The problem with gods is that they don’t get to go home at the end of the day. Would Heaven be so great if you just left another tough day in the universe full of sadness, violence, and pain? Hayworth suggests that a reconstructed brain placed in a mechanical body (robotic, probably) would have the potential of lasting forever. It will, however, be expensive. That means that only the very wealthy will be able to afford the procedure, if it ever works. Imagine that world: a planet full of immortal, wealthy entrepreneurs who can spend eons without sleep, trying to acquire yet more for themselves while knocking the competition on its metal rump. It really doesn’t sound like Heaven to me. But then, what would I know? To me cogito sounds like a snack food.


When Machines Fall in Love

When I want to have a good scare, I seldom think to turn to Time magazine. This week’s issue, however, has me more jittery than a Stephen King novel. One of the purest delights in life is being introduced to new concepts. Those of us hopelessly addicted to education know the narcotic draw of expanding worldviews. Once in a while, however, a development changes everything and leaves you wondering what you were doing before you started reading. A change so profound that nothing will ever return to normal. Singularity. The point of no return. According to the cover story by Lev Grossman, we are fast approaching what theorist and technologist Raymond Kurzweil projects as the moment when humanity will be superseded by its own technology. The Singularity. Noting the exponential growth of technology, Singularitarians – almost religious in their zeal – predict that computing power will match and then surpass human brain speed and capacity by 2023. By 2045 computers will outdistance the thought capacity of every human brain on the planet (more challenging for some than for others, no doubt). The software (us) will have become obsolete.

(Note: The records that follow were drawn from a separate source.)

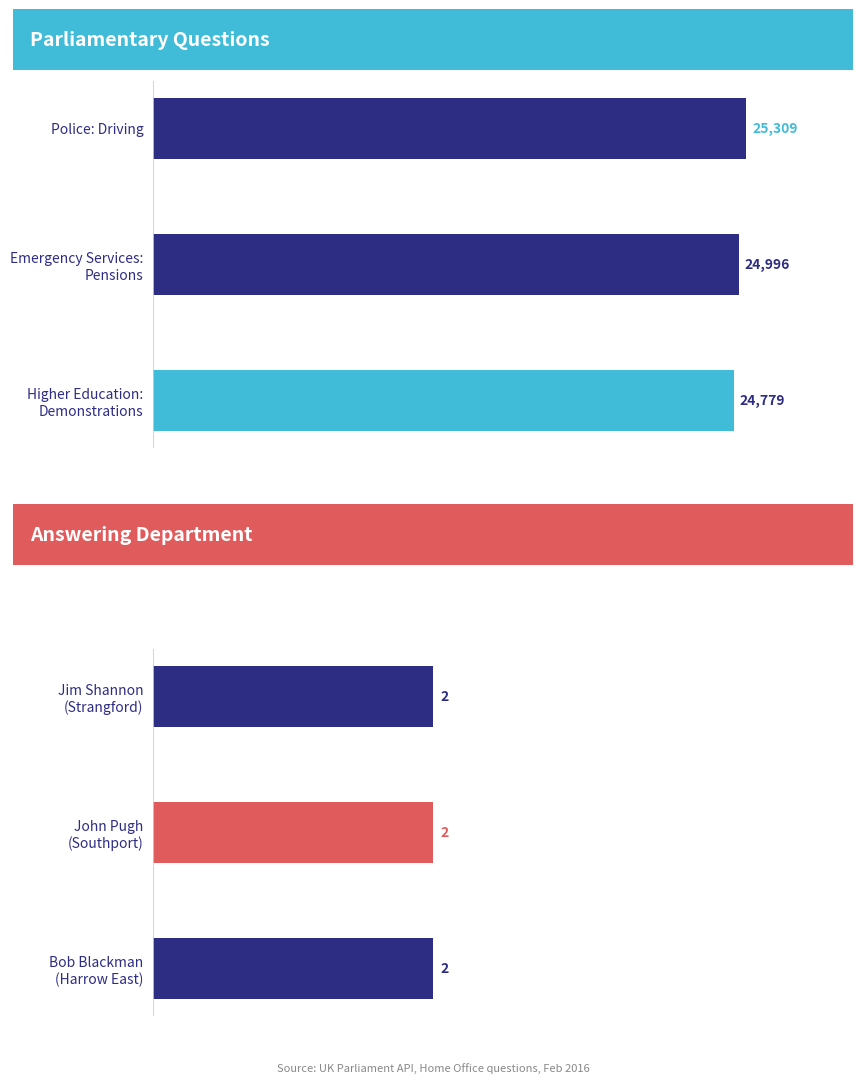

How many series are shown in this chart?

2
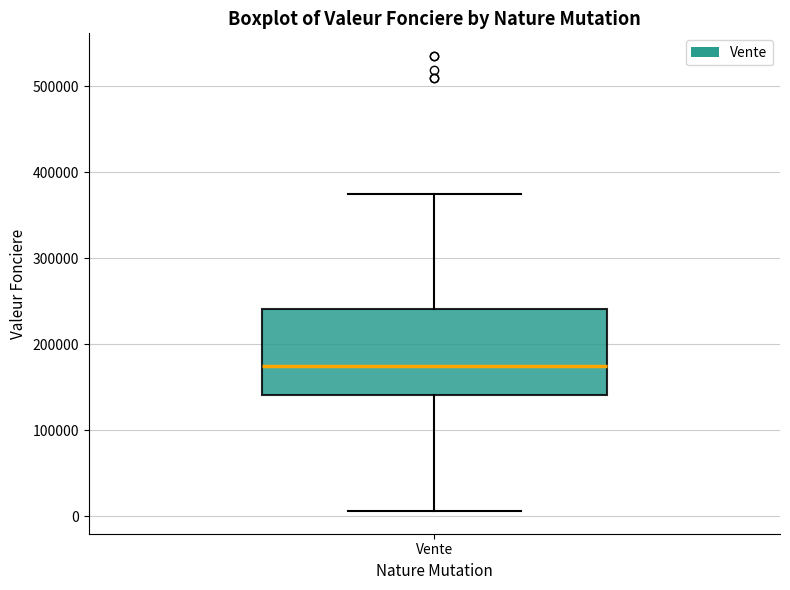

Where is the lower edge of the box for Vente on the y-axis? The values are not printed on the chart, so give them approximately, as read against the axis.

140000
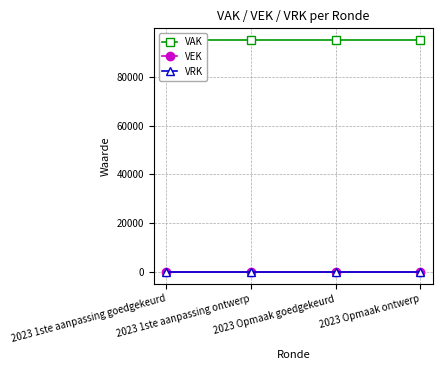

Where is VRK nearest to the value 0?

2023 1ste aanpassing goedgekeurd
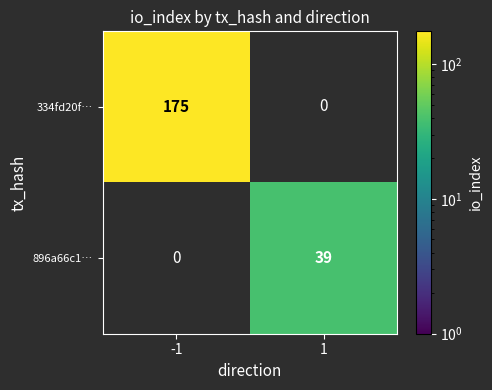

The value of 334fd20f… at -1 is 175. True or false?

True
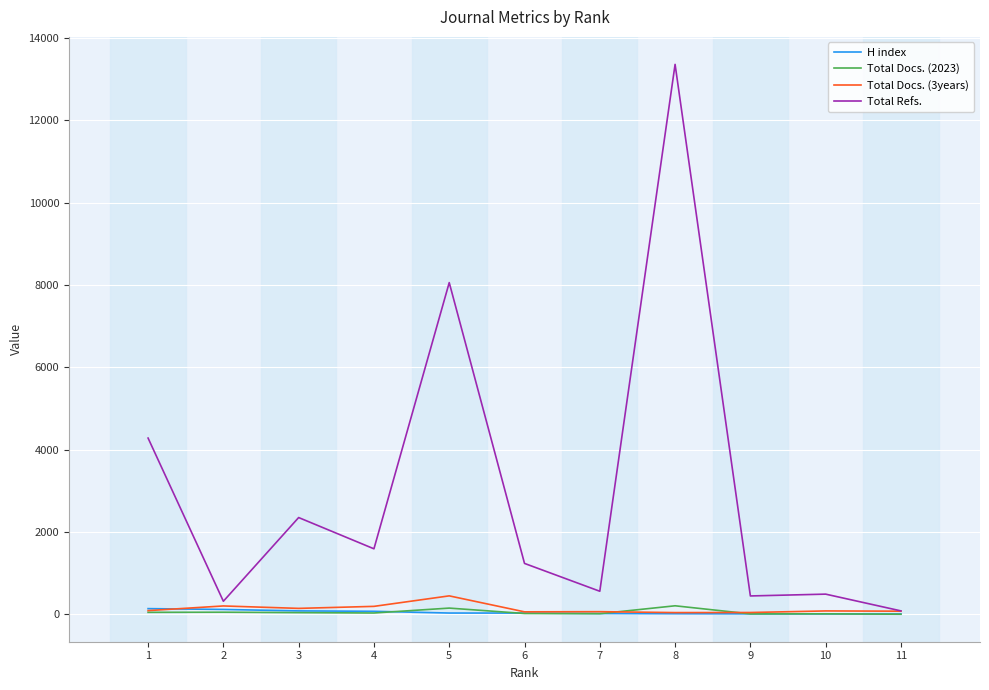

Between which two adjacent categories do H index and Total Docs. (2023) first intersect?

4 and 5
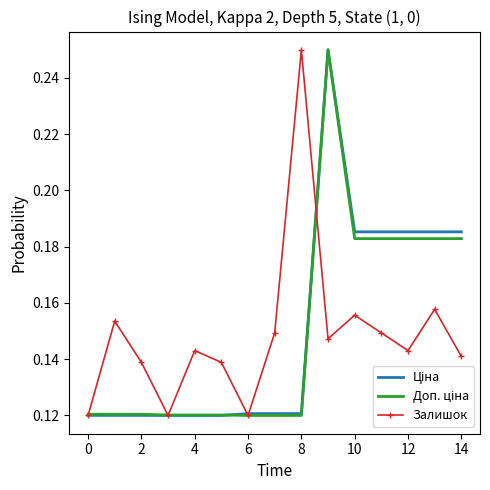

Rank the series by their average value, from highest to lowest.

Ціна, Доп. ціна, Залишок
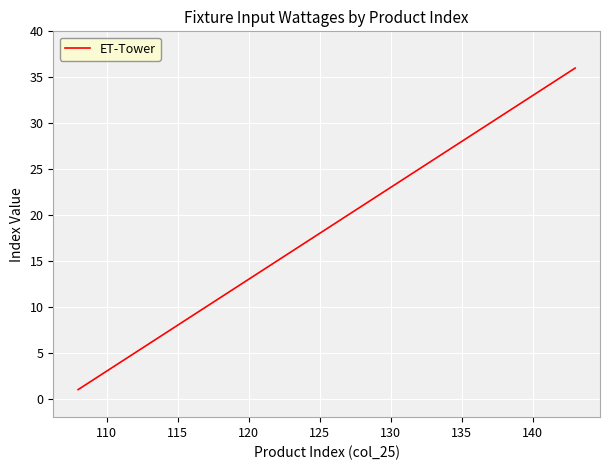

What is the difference between the maximum and minimum values?

35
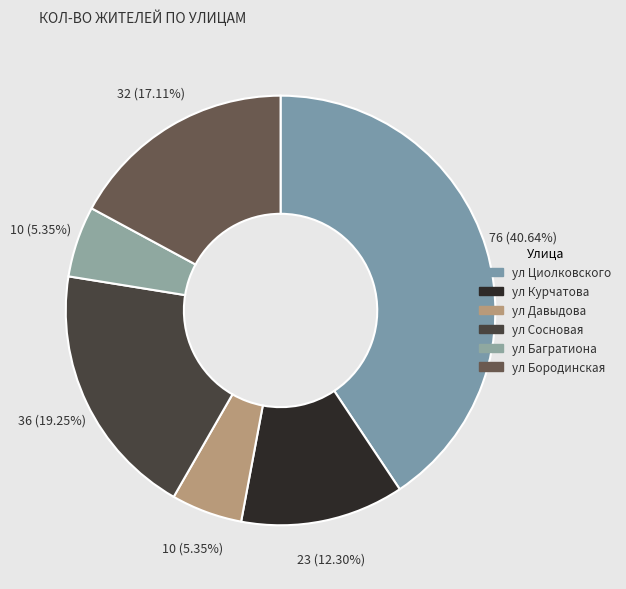

The ул Давыдова slice represents 1% of the pie. True or false?

False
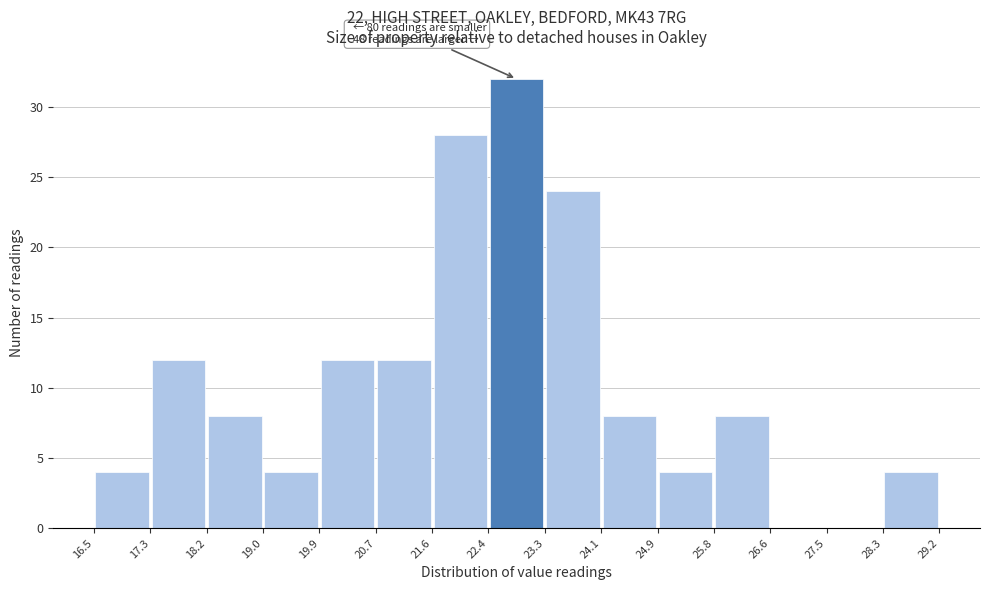

Over which range of the x-axis is the bar tallest?

22.4 to 23.3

A corollary to this technological paradise is that by advancing medical techniques (for those who can afford them) and synching tissue with silicone chip, we may be able to make humans immortal. We will have finally crossed that line into godhood. Kurzweil notes laconically, death is why we have religion. Once death is conquered, some of us will be left without a job. (Those of my colleagues who actually have jobs, that is.) We have empirically explained events as far back as the Big Bang, and no deities need apply. The evolution of life seems natural and inevitable with no divine spark. And now we are to slough off mortality itself. O brave new world!

There was a time when mythographers created the very gods. They gave us direction and focus beyond scraping an existence from unyielding soil. We have, however, grown up. There are a few problems, nevertheless. Scientists are no nearer explaining or understanding emotion than they were at the birth of psychology. We might explain what chemicals produce which response, but we can’t explain how it feels. Emotion, as the very word indicates, drives us. Until Apple comes out with iMotion and our electronic devices feel for us we are stuck falling in love for ourselves. Computers can only do, we are told, what they are programmed to do. The mythographer steps down, the programmer steps up as the new God designer. Having dealt extensively with both, I feel I know which I trust better to provide an emotionally satisfying future.